- Directive A:
Can you duplicate the stretch of the patent translation passage from "I started by" through "Google Translate function."?

I started by searching on the WIPO website for a common Japanese term used in a patent that I translated yesterday. I searched for the term 記録制御手段 (kiroku seigyo shudan = recording control means), a technical term that I selected at random from my most recent translation that I just finished the day before. Out of 26 patent applications displayed, I selected the first one: WO/2009/084116 (Recording Device, Portable Device, Recording Program, and Recording Method, filed by Fujitsu, Ltd.) and then I translated paragraph 6 from Japanese to English using the Google Translate function because this was the first paragraph with a somewhat long, meaningful description. Item A below is the original text in Japanese, Item B is my translation, and Item C is machine translation obtained with the Google Translate function.
Item A – Original Text in Japanese
携帯装置に搭載されているＴＶ受信機能及びその記録機能を用いて放送番組を受信し、記録する場合には、移動中に放送受信や記録ができる利点があるもの の、場所や時間によっては、電界状態や受信感度の影響を受け、記録画像の不鮮明や、録音劣化等の不都合がある。画像品質が悪い場合、その状況を表すメッ セージを画面上に表示（特許文献１）しても、ユーザが記録を切望している場合には斯かるメッセージは無意味であるし、電界強度が低下した場合に記録を停止 することは（特許文献２、特許文献３）、この場合もユーザが記録を切望している場合には、ユーザの期待を裏切ることになる。画像品質の良否、記録の要否は 番組内容やユーザによって異なるものである。このため、記録停止や画像劣化を表すメッセージを自動表示したり、それを記録することは、記録の有効利用を損 う等、ユーザの要請に沿っているとは言えない。
Item B – My Translation
Portable devices equipped with a TV reception function use this function and a recording function to record broadcast programs. Although the advantage of these devices is that programs can be received and recorded while the devices are being moved, the status of the electromagnetic field and the reception signal sensitivity can by influenced by the location or by the time, and the disadvantage is that the recorded image is in some cases not clear, or that the sound quality can deteriorate, etc. If the user really wants to record something when the image quality is poor even though messages indicating this status are displayed on the screen (Patent Reference 1), the messages may be meaningless. However, when recording is stopped if the intensity of the electric field is decreased (Patent Reference 2, Patent Reference 3), the user will be greatly disappointed if there is no recording. When the image quality is poor, whether the recording will or will not be required will depend on the content and on the user. Therefore, when recording is performed while messages are automatically displayed prompting to stop recording or indicating a poor image, the recording may no longer be useful since the recording is not necessarily performed according to what the user really wants.

- Given entries:
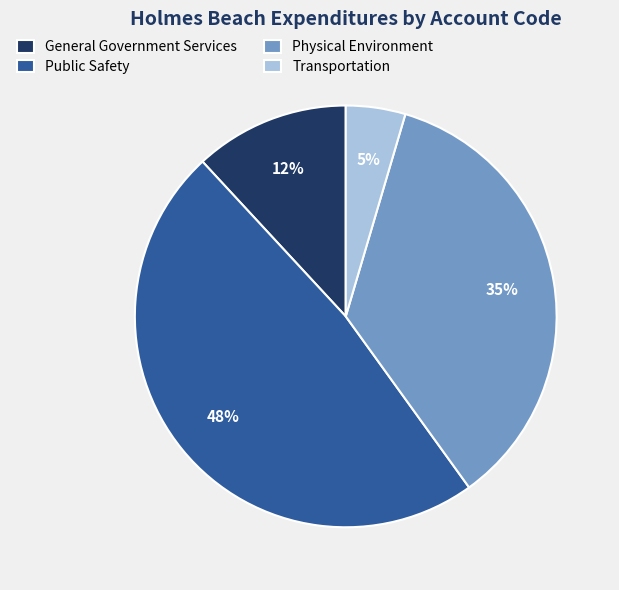

Which category has the smallest portion of the pie?

Transportation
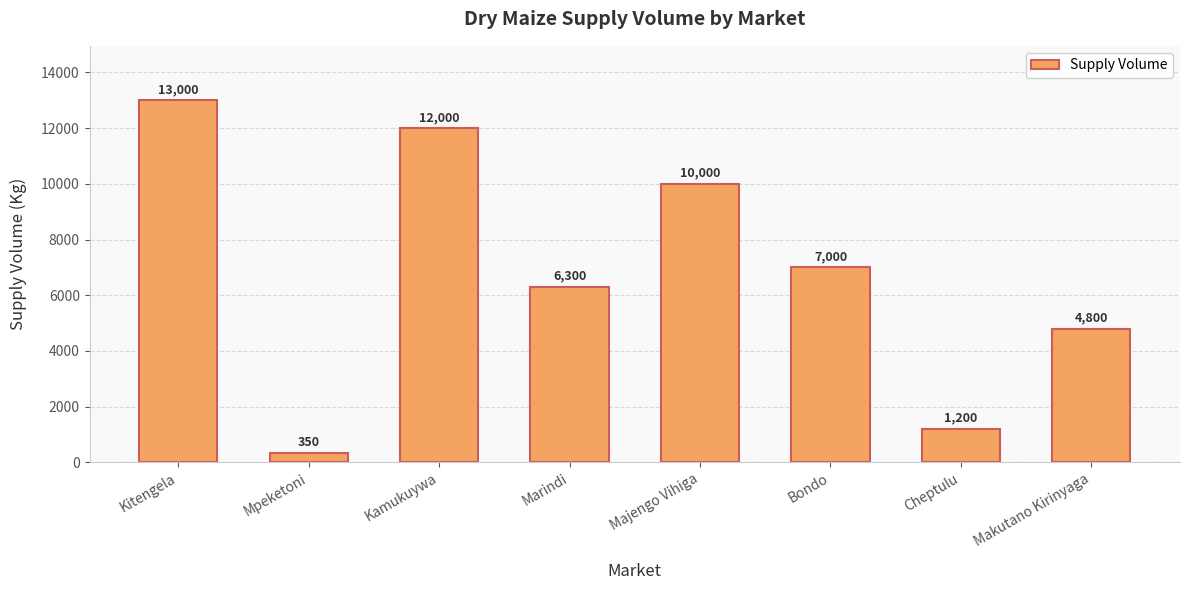

What is the minimum value shown in the chart?

350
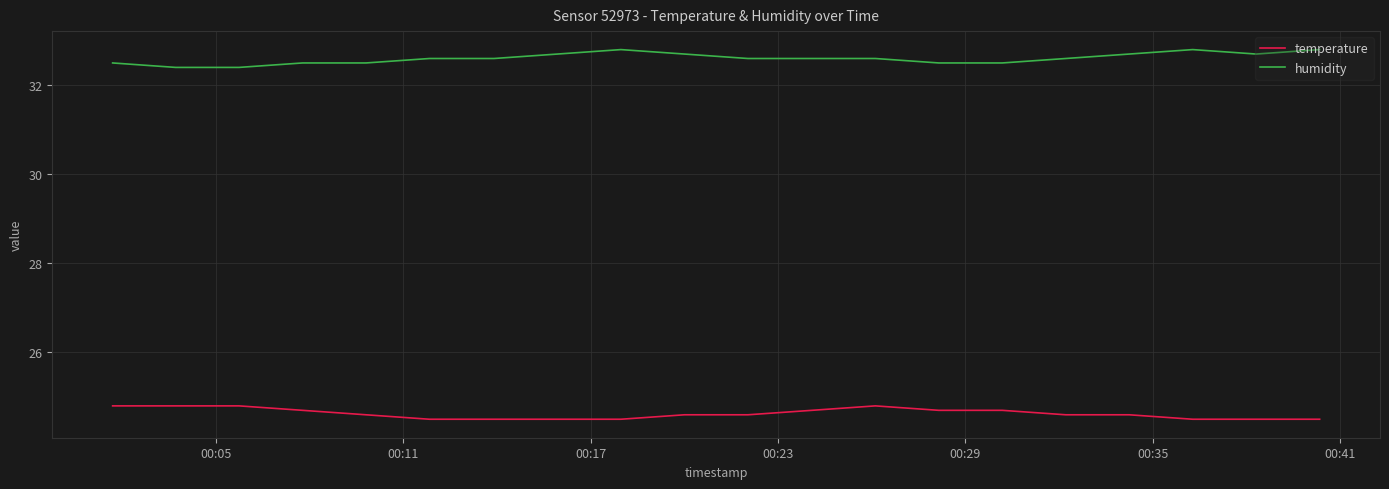

What is the sum of all humidity values?

652.1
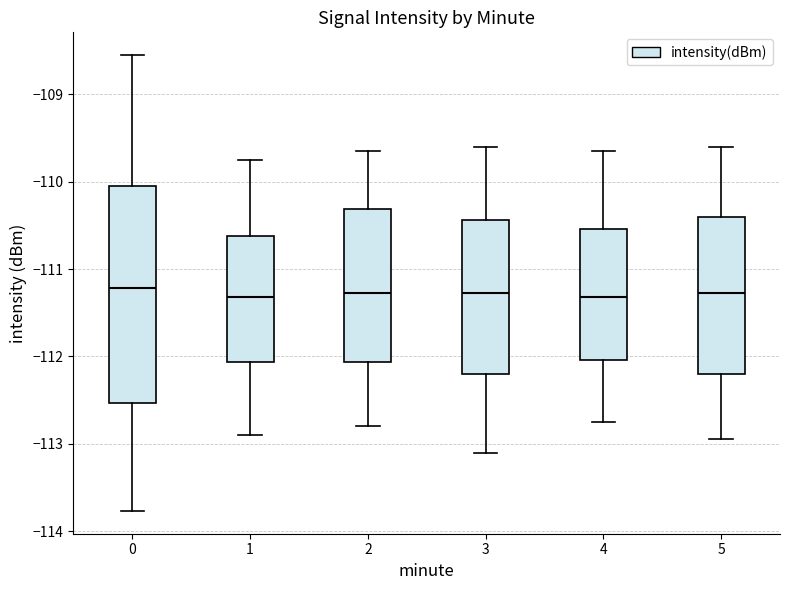

Which box is the tallest, from its lower edge to its upper edge?

0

- Directive B:
Can you set down, without the pictures, the stretch of the records from the line containing "What is the sum of all humidity values?" through the end of the records?

- Output A:
I started by searching on the WIPO website for a common Japanese term used in a patent that I translated yesterday. I searched for the term 記録制御手段 (kiroku seigyo shudan = recording control means), a technical term that I selected at random from my most recent translation that I just finished the day before. Out of 26 patent applications displayed, I selected the first one: WO/2009/084116 (Recording Device, Portable Device, Recording Program, and Recording Method, filed by Fujitsu, Ltd.) and then I translated paragraph 6 from Japanese to English using the Google Translate function because this was the first paragraph with a somewhat long, meaningful description. Item A below is the original text in Japanese, Item B is my translation, and Item C is machine translation obtained with the Google Translate function.

- Output B:
What is the sum of all humidity values?

652.1

Which box is the tallest, from its lower edge to its upper edge?

0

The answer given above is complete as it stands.